Though the Drug War has been cruel and bloody for decades, it reached new heights of insanity two weeks ago. That's when an airplane flew low over Sinaloa and bodies sailed out the door. All three landed in a populated area. One thudded onto the roof of a health clinic.

No one is sure who did it. But the town, Eldorado, is the stomping ground of "Shorty" Guzman's Sinaloa drug cartel, which has a grim history of showcasing its victims' suffering, including tossing dead enemies on the sides of roads and hanging them from bridges. The violence there has been increasing since Guzman's arrest last year and extradition to New York, reported the Washington Post, as gangs claw their way into the power vacuum left by Guzman's arrest. Mostly, the territory has been run by Shorty's lieutenant, Damaso "The Graduate" Lopez, though he was caught earlier this week. His power vacuum will likely be filled with blood, too.

In this latest show of depravity, the plane's cargo showed signs of torture, and the body that banged the clinic had a bag over its head, reported the newspaper Millenio.

The website Radio Formula reports that there's no precedent for this kind of "delivery" in the Mexican Drug War. Caroline S. Conzelman, PhD, who teaches about the history of the worldwide drug trade at the University of Colorado Boulder, said she'd never heard of sending bodies into town squares, anywhere during any drug war. Usually that's too grim, even for the vampires in the cartels, she said.

But, shockingly, Conzelman said, jettisoning your enemies from aircraft is an old sobering gesture, both in movies and in real life. Even before the fictional Scarface's associate hung some poor soul from a helicopter, real-life dictators and dickheads in Latin America and Africa were making it rain — in a horrible way.

This was such a popular move during the civil wars and dictatorships of Latin America a generation ago that they even have a name in Spanish: Vuelos de la Muerte. Death Flights.

But their purpose was fundamentally different from the purpose of these recent Death Flights. They weren't trying to make an impact on the local populace, to have the bodies scooped up by police and photographed by newspapers. Usually, it was an effort to hide their actions, to make the bodies disappear. That's why the vast majority of the Death Flights happened over the ocean, Conzelman said. Bye bye evidence.

About 10,000 people were "disappeared" by the military during the Argentine Dirty War, from 1976 to 1983. No one is sure how many of those disappeared people ended their sad tortured lives doing a triple gainer into the Pacific Ocean. But, after it was over, one military confessor said that the flights happened every Wednesday for two years, and that as many as 2,000 people were disappeared that way. Even a Nobel Peace Prize winner said he was in a Death Flight that, at the last minute, was diverted, sparing his life.

In the Algerian War, from 1954 to 1962, French paratroopers dropped enemies into the Mediterranean Sea.

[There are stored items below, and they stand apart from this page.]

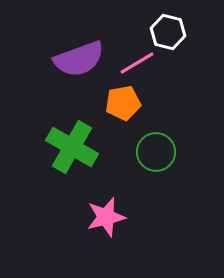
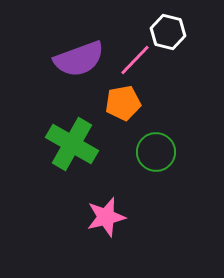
pink line: moved 2 px left, 3 px up; rotated 15 degrees counterclockwise
green cross: moved 3 px up
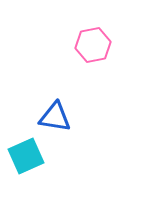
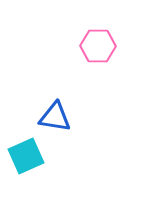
pink hexagon: moved 5 px right, 1 px down; rotated 12 degrees clockwise
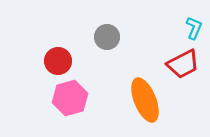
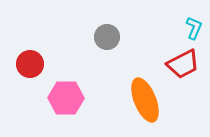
red circle: moved 28 px left, 3 px down
pink hexagon: moved 4 px left; rotated 16 degrees clockwise
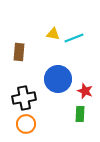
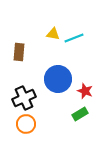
black cross: rotated 15 degrees counterclockwise
green rectangle: rotated 56 degrees clockwise
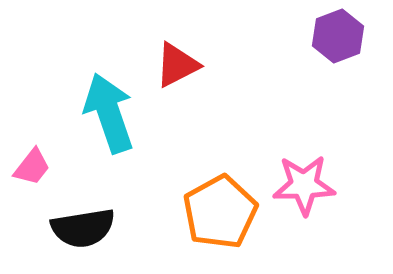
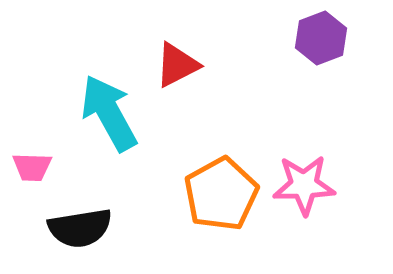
purple hexagon: moved 17 px left, 2 px down
cyan arrow: rotated 10 degrees counterclockwise
pink trapezoid: rotated 54 degrees clockwise
orange pentagon: moved 1 px right, 18 px up
black semicircle: moved 3 px left
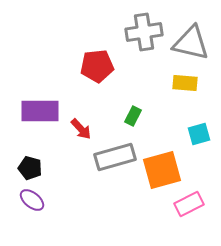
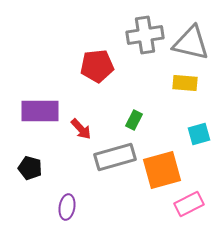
gray cross: moved 1 px right, 3 px down
green rectangle: moved 1 px right, 4 px down
purple ellipse: moved 35 px right, 7 px down; rotated 60 degrees clockwise
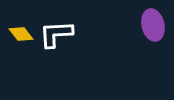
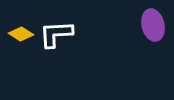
yellow diamond: rotated 20 degrees counterclockwise
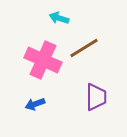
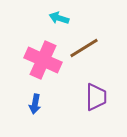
blue arrow: rotated 60 degrees counterclockwise
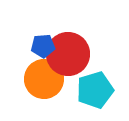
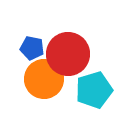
blue pentagon: moved 11 px left, 2 px down; rotated 15 degrees clockwise
cyan pentagon: moved 1 px left
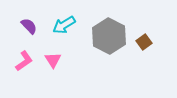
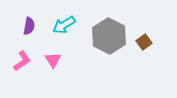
purple semicircle: rotated 54 degrees clockwise
pink L-shape: moved 2 px left
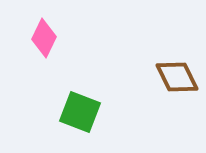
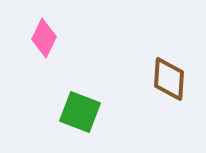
brown diamond: moved 8 px left, 2 px down; rotated 30 degrees clockwise
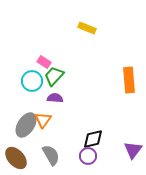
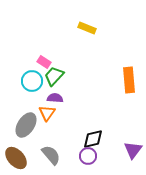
orange triangle: moved 4 px right, 7 px up
gray semicircle: rotated 10 degrees counterclockwise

The dead bodies were nicknamed "shrimps." When the bodies started inconveniently bobbing up, the troopers tied cinder blocks to their feet. The French did the same while stomping out an uprising in Madagascar.

And the demonic dictator of Zaire, Mobutu Sese Seko, killed an unknown number of people in the 1990s using gravity, a helicopter and local river rapids.

It's not likely that United States government has chartered a lot of Death Flights, but, remember: our government did push Osama bin Laden's body out of an airplane into the sea. Because Death Flights are about disposing of evidence.

It's shocking that Death Flights, which even close students of the drug wars like Conzelman thought were history, have taken flight again. And it's even more shocking that the cartels are, for the first time, doing it over populated areas. It's more evidence that nobody gives fewer fucks than a Mexican narco.

The Mexican Drug War, caused in part by the United State's failed Drug War policies, is full of ugly surprises — and might not yet have reached its darkest hours.